**Exercise prompt**
Copy every one of the lines below word for word, leaving out the pictures.

[Information shown — start]

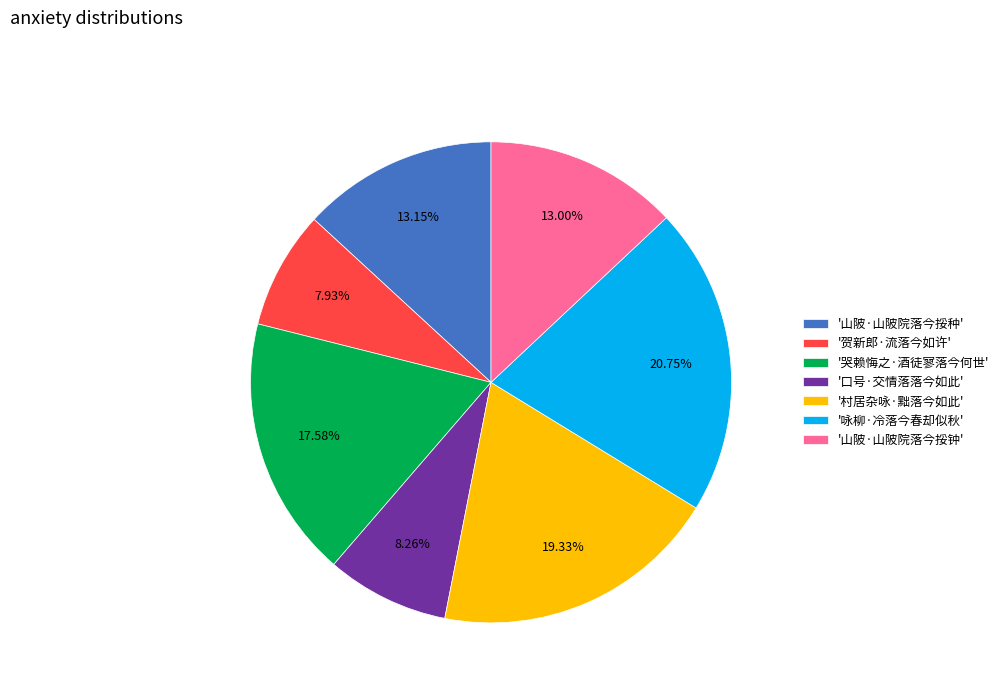

Combined, do '贺新郎·流落今如许' and '山陂·山陂院落今挼钟' account for over 50%?

No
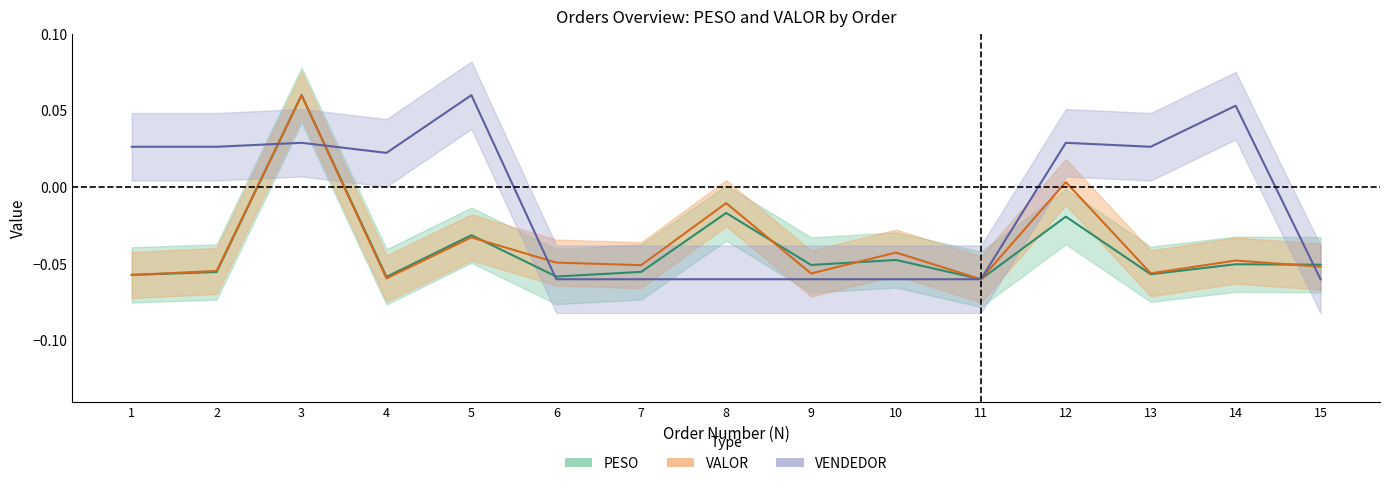

How many lines are shown in the chart?

3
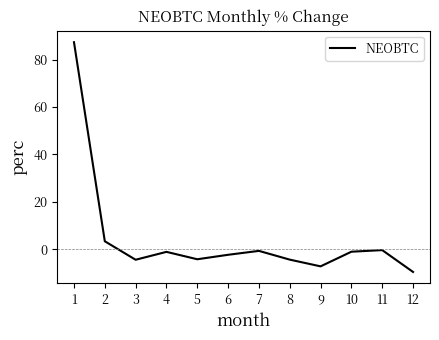

Does the chart display data point markers on the line(s)?

No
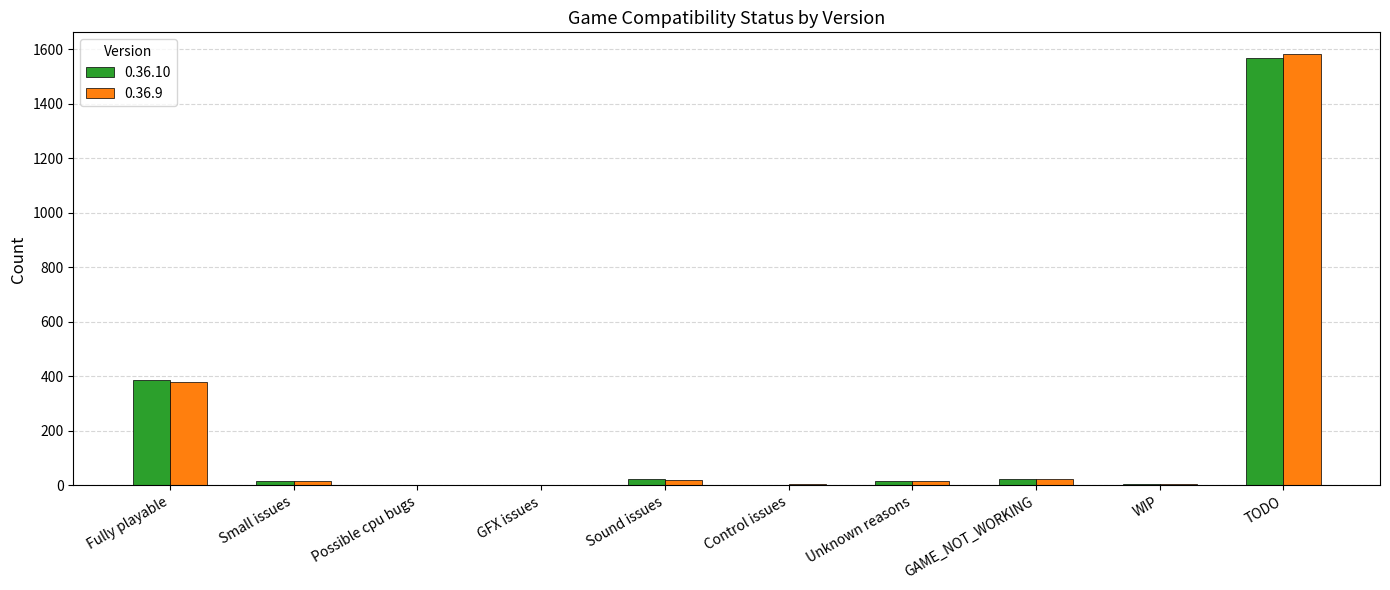

What are all the series names shown in the legend?

0.36.10, 0.36.9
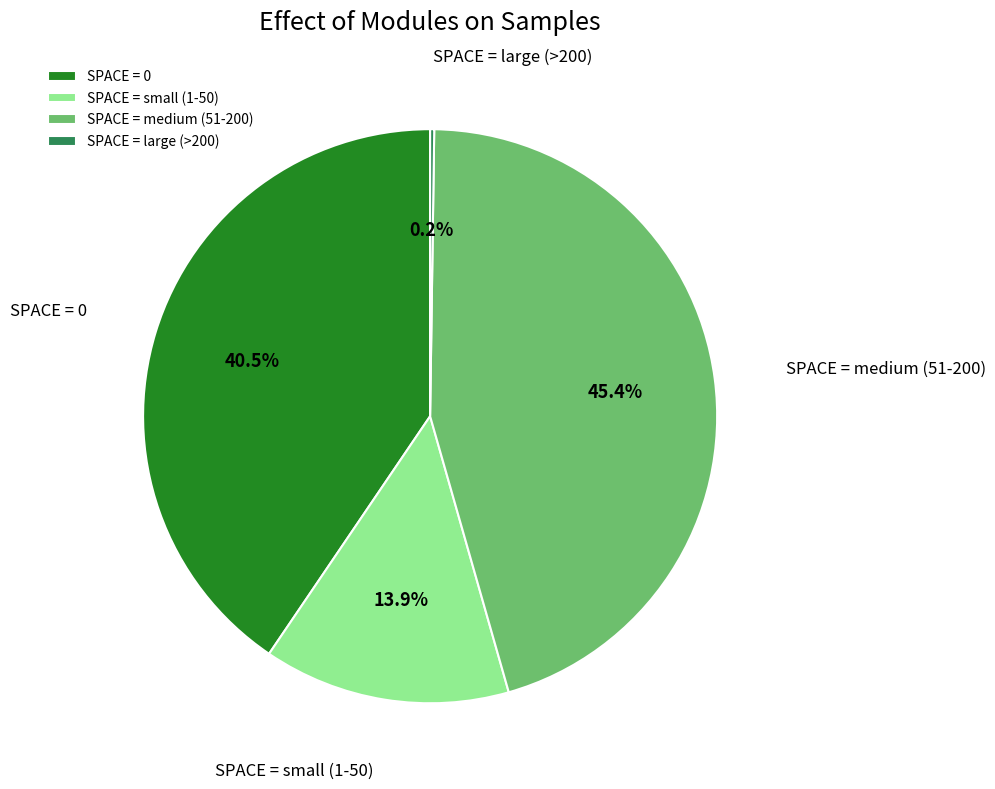

Which category has the biggest portion of the pie?

SPACE = medium (51-200)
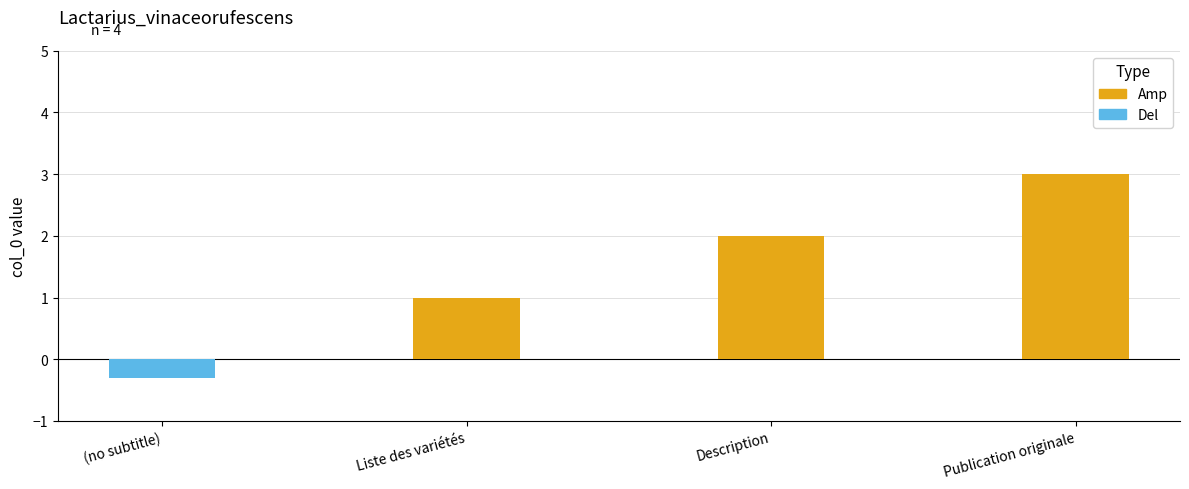

Between Liste des variétés and Publication originale, which is larger?

Publication originale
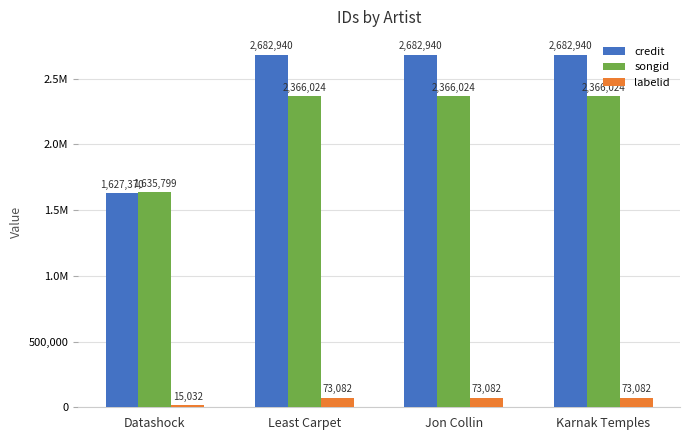

Does the chart contain any negative values?

No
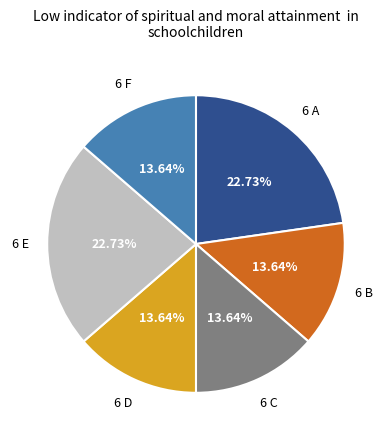

How many segments does this pie chart have?

6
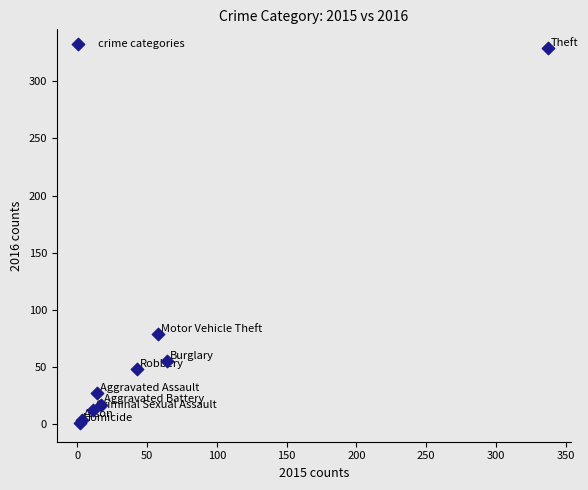

What Y value in the scatter plot is closest to 165?

79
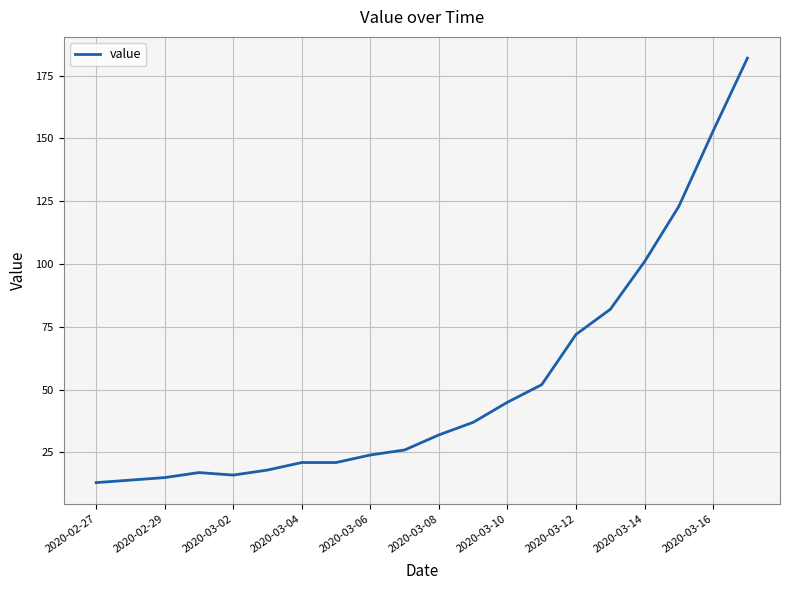

What is the difference between the maximum and minimum values?

169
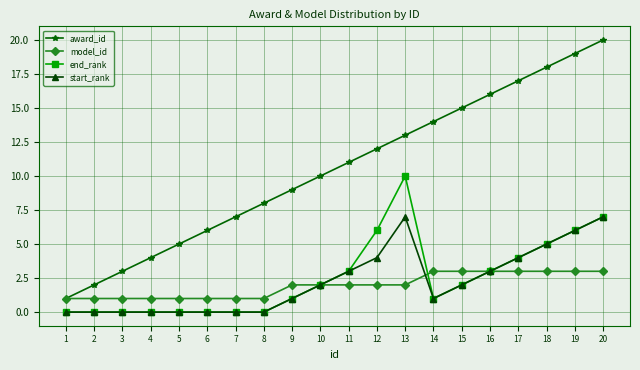

What is the total value across all series at 4?

5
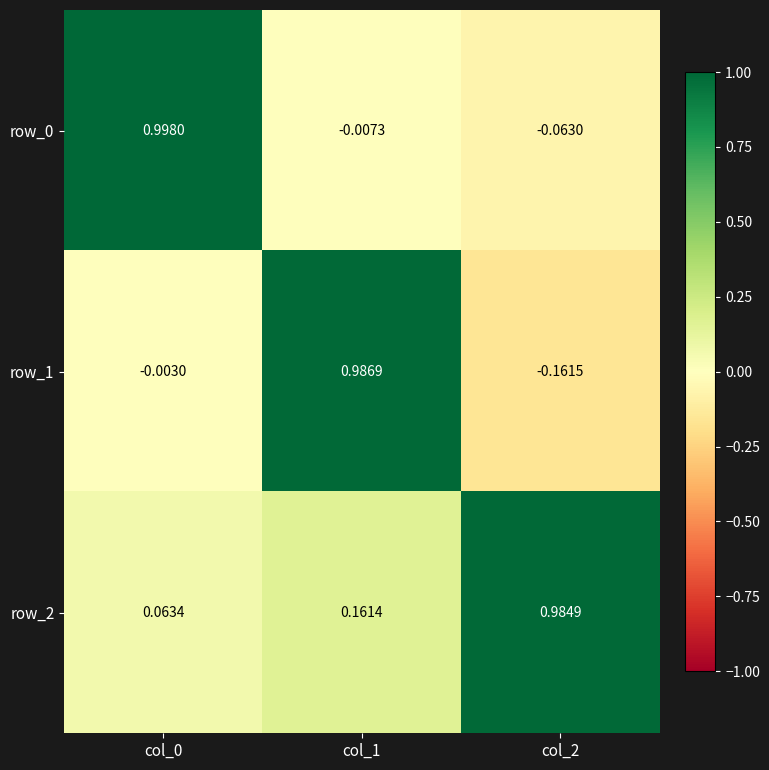

What is the total value across all series at col_2?

0.8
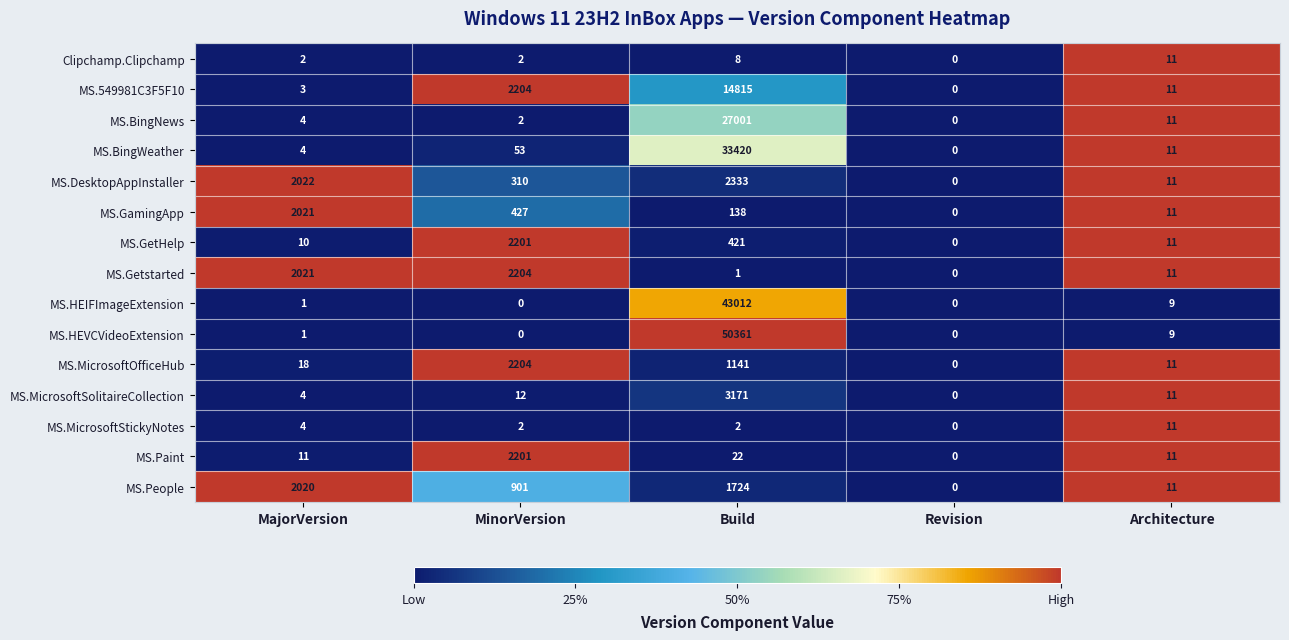

What is the maximum value shown in the chart?

50361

[Information shown — finish]

**Answer section**
Combined, do '贺新郎·流落今如许' and '山陂·山陂院落今挼钟' account for over 50%?

No

How many lines are shown in the chart?

3

Does the chart display data point markers on the line(s)?

No

What are all the series names shown in the legend?

0.36.10, 0.36.9

Which category has the biggest portion of the pie?

SPACE = medium (51-200)

Between Liste des variétés and Publication originale, which is larger?

Publication originale

Does the chart contain any negative values?

No

How many segments does this pie chart have?

6

What Y value in the scatter plot is closest to 165?

79

What is the difference between the maximum and minimum values?

169

What is the total value across all series at 4?

5

What is the total value across all series at col_2?

0.8

What is the maximum value shown in the chart?

50361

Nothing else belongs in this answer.